Regional differences matter. The US market is more mature and increasingly competitive as banks re-enter leveraged finance, encouraged by the Trump administration’s new regulations. In Europe, private debt is still expanding, supported by a more fragmented banking system and structurally lower penetration. The public markets tend to treat private credit as a homogeneous bet on leveraged buyouts, but outcomes will depend less on the asset class itself and more on managers’ capabilities: origination, underwriting discipline and balance-sheet flexibility. Scale is an advantage in stressed environments. Large managers such as Ares, Apollo and Blackstone have the ability to amend loans, provide follow-on capital and manage restructurings internally. Origination is the real moat, because it separates lenders that focus on financing commoditised leveraged buyouts – which are often syndicated loans – from those that source bilateral or semi-bilateral deals with pricing power and better protections.
Collateralised loan obligations – securities backed by a pool of loans, often from leveraged buyouts – have held up so far and offer diversified exposure to leveraged loans. However, their lack of control over the underlying loans, and consequently over the outcomes when borrowers come under pressure, may become more apparent as the cycle turns.
High-performing private-debt funds generally require high minimum commitments – institutional size, perhaps €2 million to €5 million for a fund such as CVI with strong exposure to central Europe. Some managers are starting to target individual investors as a source of further capital, but one should always be aware that individuals are less likely to get the best opportunities. Products offered by private banks where layers of fees accumulate should be avoided.

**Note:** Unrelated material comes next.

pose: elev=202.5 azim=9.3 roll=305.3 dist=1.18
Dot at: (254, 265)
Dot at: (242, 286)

More interesting are listed funds and managers exposed to the sector. Some merit caution, but fears of a crisis may create buying opportunities in the best ones. In Europe, there is Tikehau Capital (Paris: TKO), which has robust exposure to special situations; ICG (LSE: ICG); and CVC Income & Growth (LSE: CVCG). In the US, Ares Management (NYSE: ARES) and Blackstone (NYSE: BX) have developed the strongest platforms in terms of origination. Apollo Global Management (NYSE: APO) has the strongest exposure to direct lending, but readers may prefer to wait for the dust to settle.
The easy part – the “golden moment” of rising rates without the accompanying stresses – is over. Higher rates are now a source of strain. As refinancing pressures build and dispersion rises, returns will be less a function of a rising tide lifting the whole asset class and more driven by selection, discipline, structure and scale. A broad opportunity is turning into a more challenging game.